With some $31 trillion in sustainable investments at the start of last year, according to the Global Sustainable Investment Alliance, there is now clear evidence that growing numbers of large institutional investors are incorporating critical environmental, social and governance (ESG) considerations into their capital allocations and stewardship criteria.
Besides the “rightness” of these actions, there are other good reasons for making such investments as well. A recent analysis by several of my BCG colleagues, focusing on carbon emissions in three critical industries – chemicals, energy, and mining – found that companies with the lowest carbon emissions had valuations 12% to 13% higher than those with average emissions, and 22% to 25% higher valuations than those with the highest emissions, all else being equal.
Digging deeper, the analysis found that the magnitude and significance of the valuation differentials grew substantially over the last 10 years. More investors took action on climate practices – excluding companies with high carbon emissions from their portfolios – in the past five years than they did earlier in the decade. We expect this trend to continue, and probably accelerate, in the new decade as well.
More broadly, it’s clear that business leaders are becoming keenly aware of this. This was driven home last August when the Business Roundtable, which represents many of America’s largest corporations, acknowledged that publicly traded companies have obligations not just to shareholders, but to other stakeholders as well, including employees, customers, suppliers, the communities in which they operate, and society at large.
This should be common sense. After all, any company that doesn’t have the best interests of its customers, employees, suppliers and the public in mind probably is underperforming and short-changing investors. The two – as BCG’s ongoing research on total societal impact has found – are closely related.
Even Forbes magazine, an unapologetic advocate of free-market policies, has acknowledged that what Americans want most from big business is jobs, fair pay for workers, fair treatment of customers, quality products, strong environmental stewardship, and giving back to communities. In its ranking of America's best corporate citizens, the magazine said companies delivering on such values and, “taking the public interest into their own hands”, can generate better returns for themselves, while bettering society at the same time.
Traditionally, businesses have attempted to meet their somewhat amorphous societal responsibilities primarily through charitable giving.
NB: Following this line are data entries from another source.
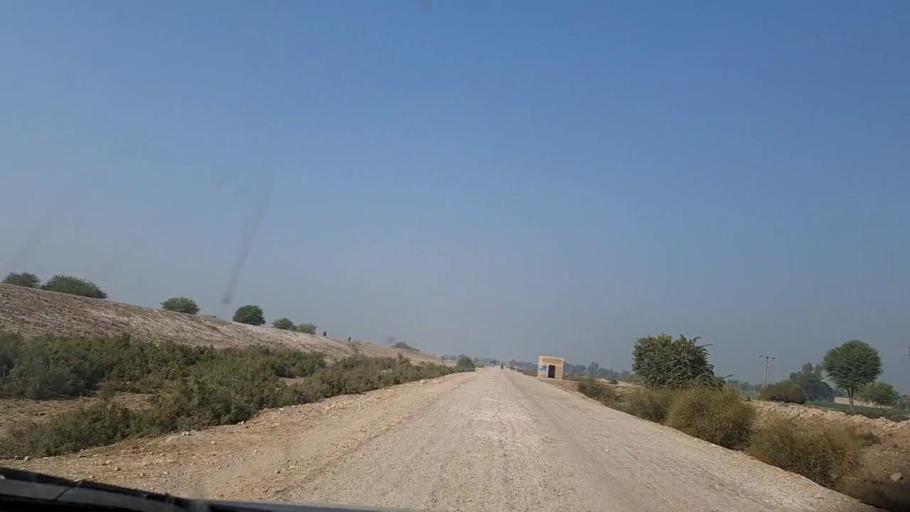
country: PK
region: Sindh
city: Moro
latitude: 26.7231
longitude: 67.9223
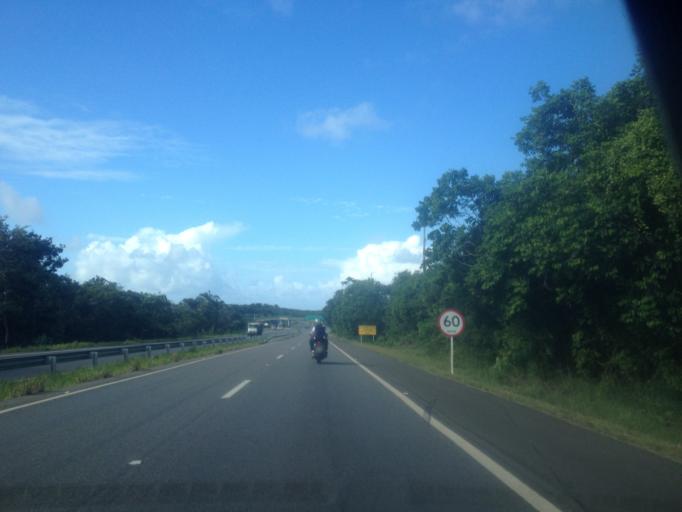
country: BR
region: Bahia
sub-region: Mata De Sao Joao
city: Mata de Sao Joao
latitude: -12.5645
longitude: -38.0213
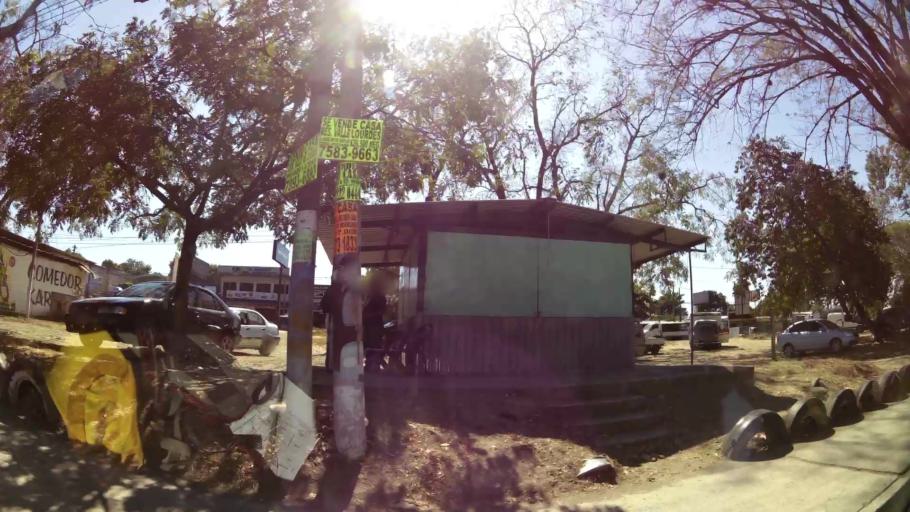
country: SV
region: La Libertad
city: Santa Tecla
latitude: 13.7238
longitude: -89.3694
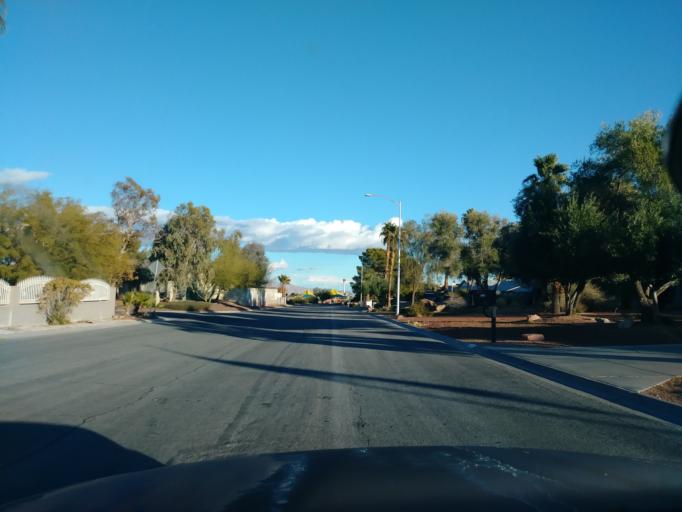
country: US
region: Nevada
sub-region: Clark County
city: Spring Valley
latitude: 36.1491
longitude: -115.2406
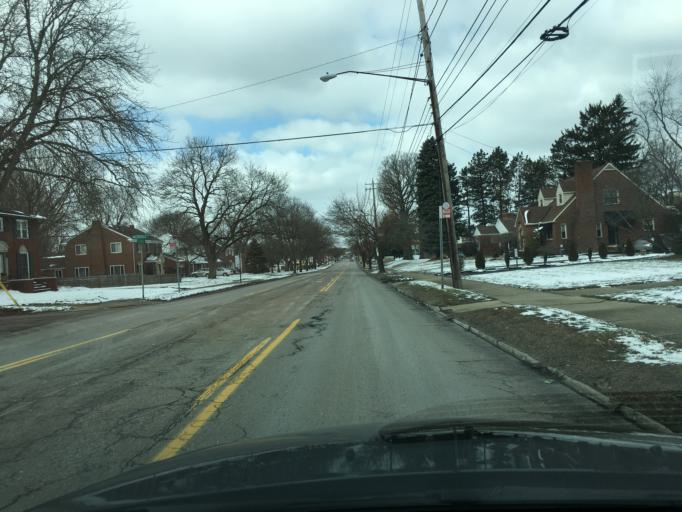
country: US
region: Ohio
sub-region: Summit County
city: Fairlawn
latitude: 41.1058
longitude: -81.5646
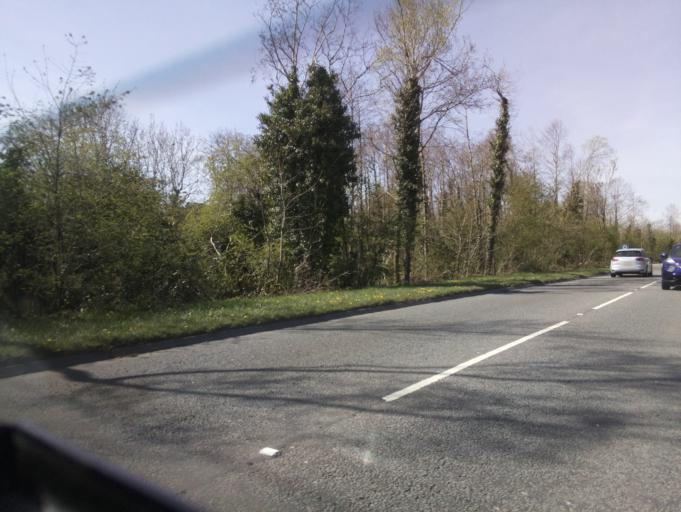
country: GB
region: Wales
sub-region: Rhondda Cynon Taf
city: Aberdare
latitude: 51.7231
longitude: -3.4535
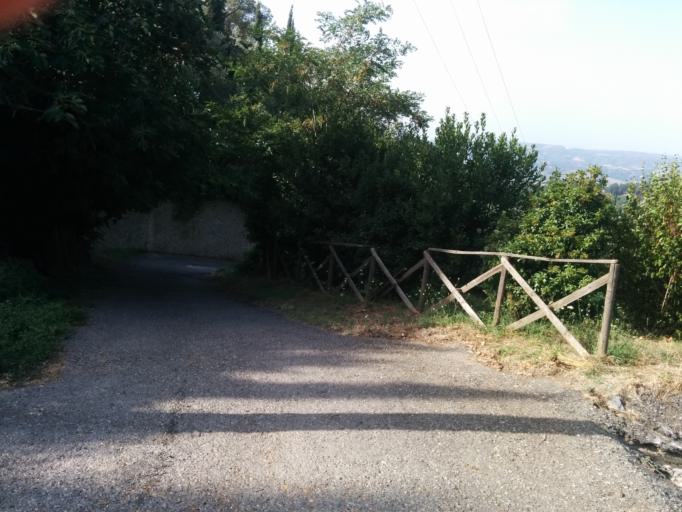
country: IT
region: Umbria
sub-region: Provincia di Terni
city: Sferracavallo
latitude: 42.7104
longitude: 12.0594
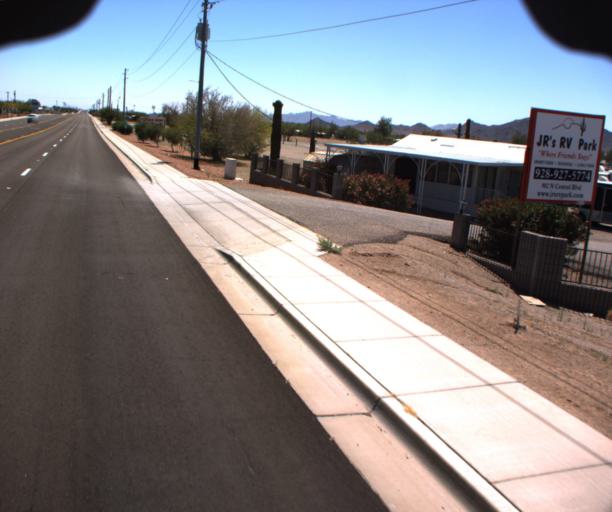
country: US
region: Arizona
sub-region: La Paz County
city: Quartzsite
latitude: 33.6812
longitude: -114.2171
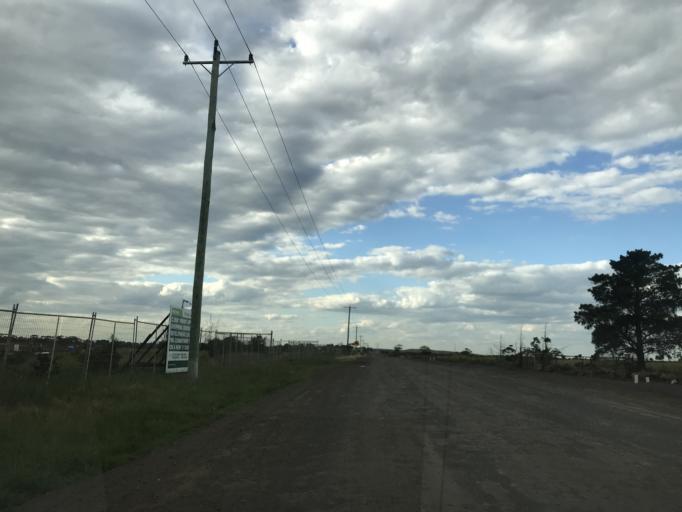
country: AU
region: Victoria
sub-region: Wyndham
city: Truganina
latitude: -37.8207
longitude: 144.7217
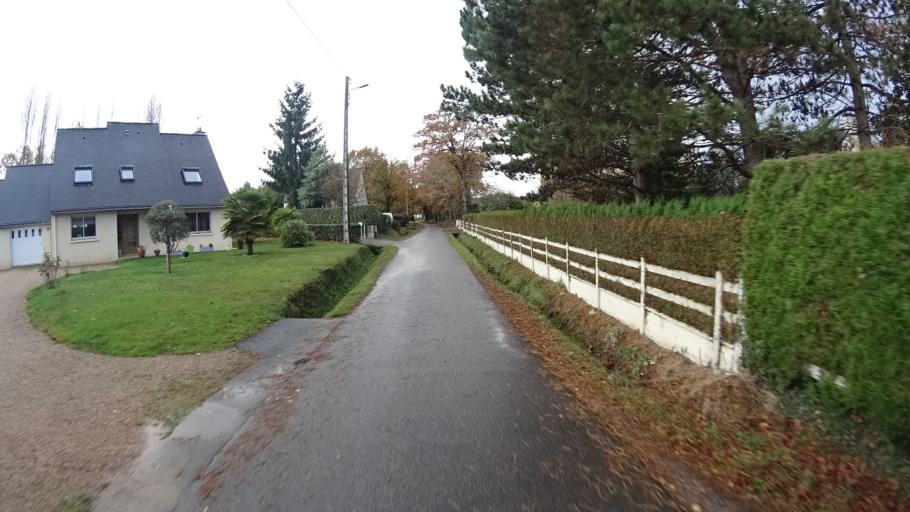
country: FR
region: Brittany
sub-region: Departement d'Ille-et-Vilaine
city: Redon
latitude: 47.6717
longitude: -2.0753
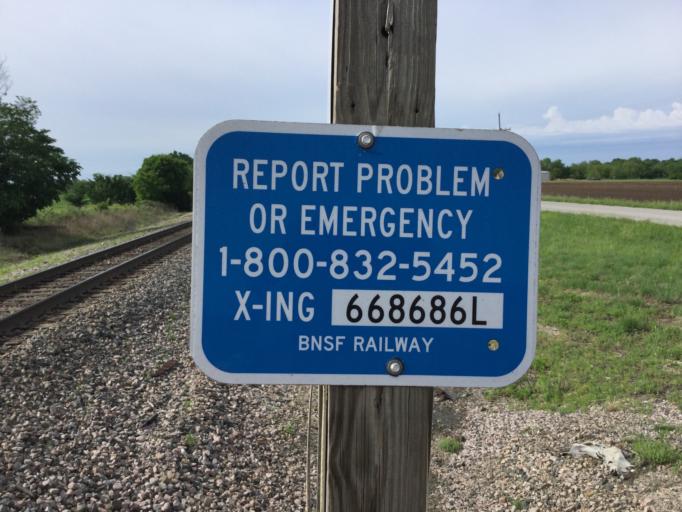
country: US
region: Kansas
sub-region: Linn County
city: Pleasanton
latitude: 38.0517
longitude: -94.6952
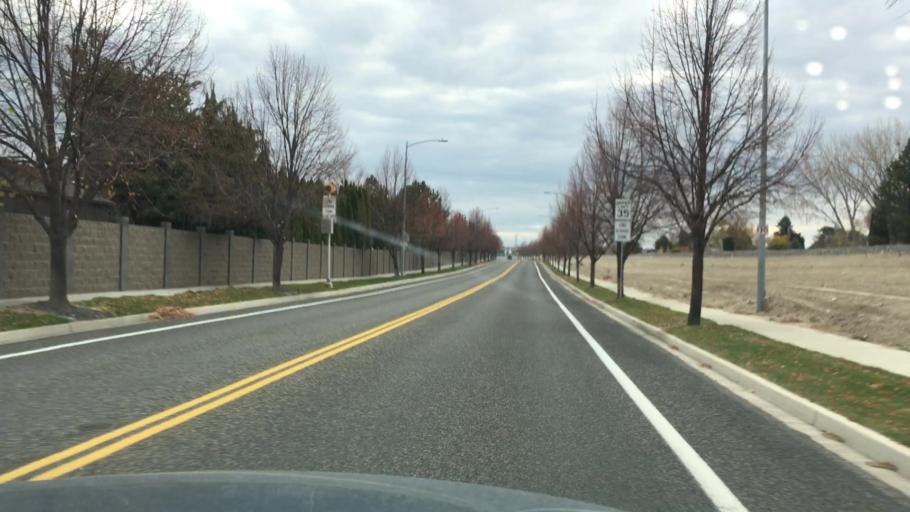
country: US
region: Washington
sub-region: Benton County
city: Kennewick
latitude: 46.1867
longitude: -119.1890
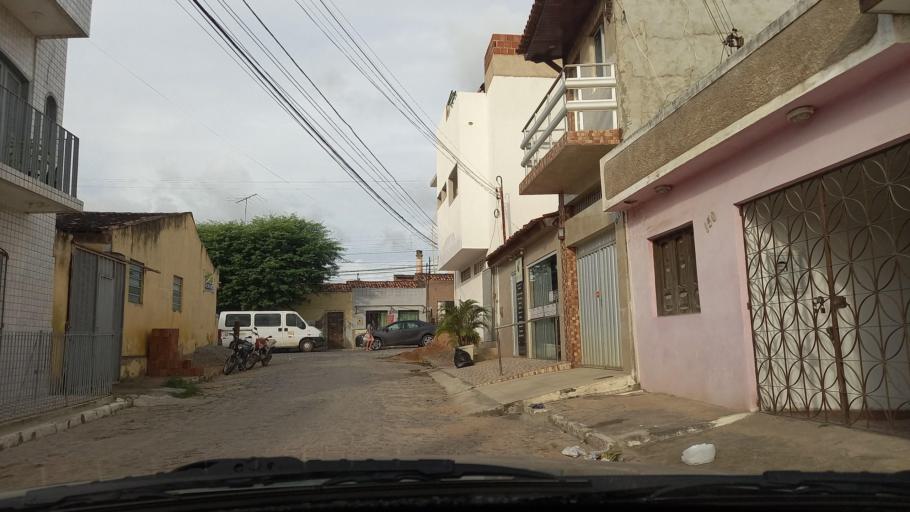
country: BR
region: Pernambuco
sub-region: Gravata
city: Gravata
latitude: -8.2047
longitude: -35.5635
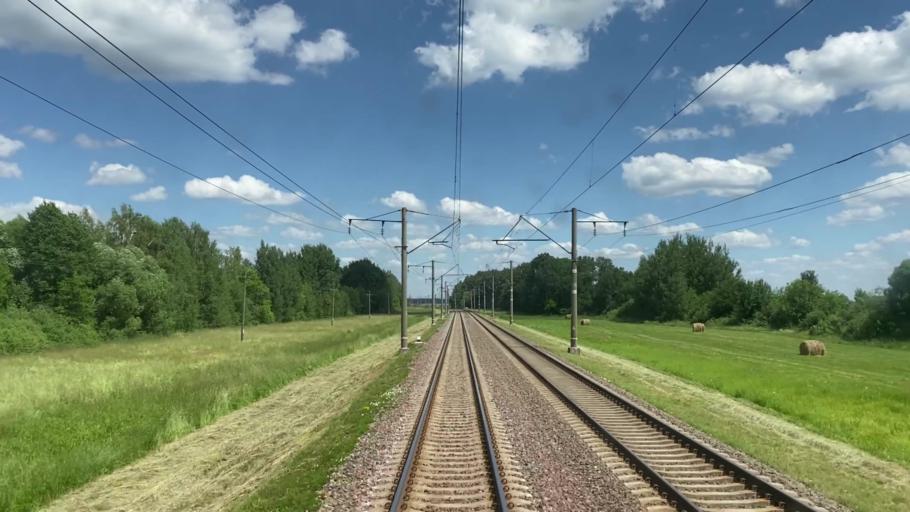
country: BY
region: Brest
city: Ivatsevichy
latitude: 52.7577
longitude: 25.3931
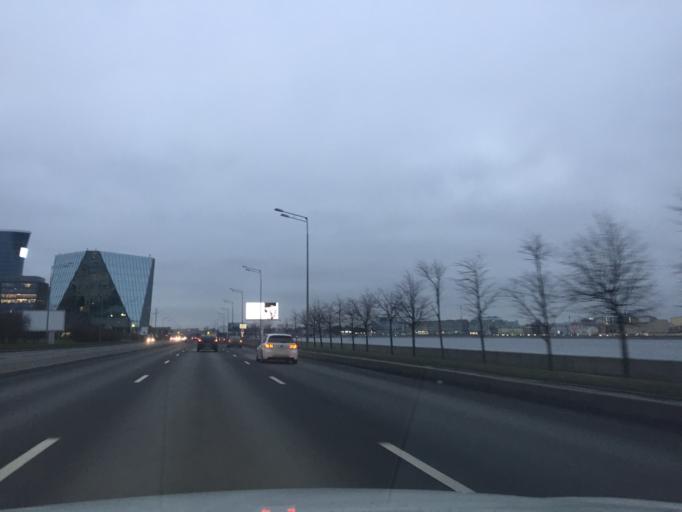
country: RU
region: St.-Petersburg
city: Centralniy
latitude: 59.9369
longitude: 30.4028
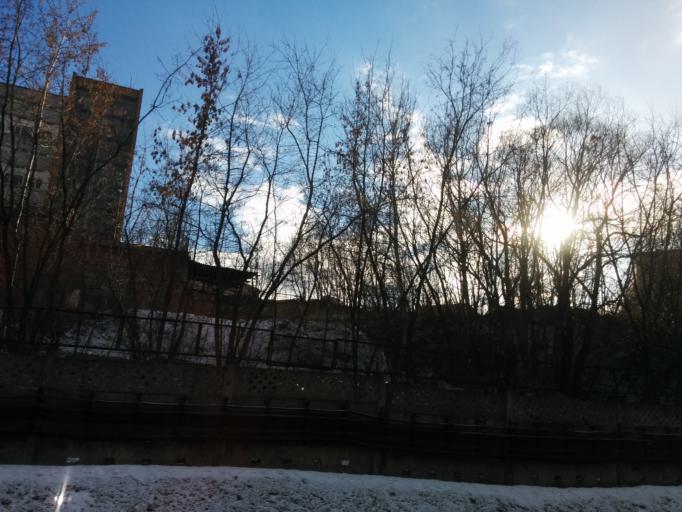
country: RU
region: Moskovskaya
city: Presnenskiy
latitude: 55.7438
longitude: 37.5261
More recently, they have gone beyond that, incorporating sustainability and socially responsible practices into core business operations in ways that also are profitable.
Many investors are now demanding it. Oxford University’s Robert Eccles told Harvard Business Review: “When the CEO and the CFO are hearing about sustainability themes from the people who buy and sell their stock, that makes it become very real.”
Given these new realities, business leaders in the 2020s will need to rewire their managerial imaginations and decision-making, focusing on a new definition of corporate value that goes beyond predictable profit margins and steady dividend streams.
The public, policymakers, customers, employees and increasing numbers of investors expect it. And if present trends continue, they will soon demand it.
It will take entire industries to help solve society’s biggest challenges. Far-sighted leaders will see the need to meet these challenges as opportunities for reinvention and expansion. Rather than ignoring the risks ahead, or mobilizing their lobbyists and lawyers to block change, they will practice strategic statesmanship and build coalitions for collective action within – and beyond – their industries.
In the long run, as investment trends strongly confirm, they will be appropriately rewarded for their efforts.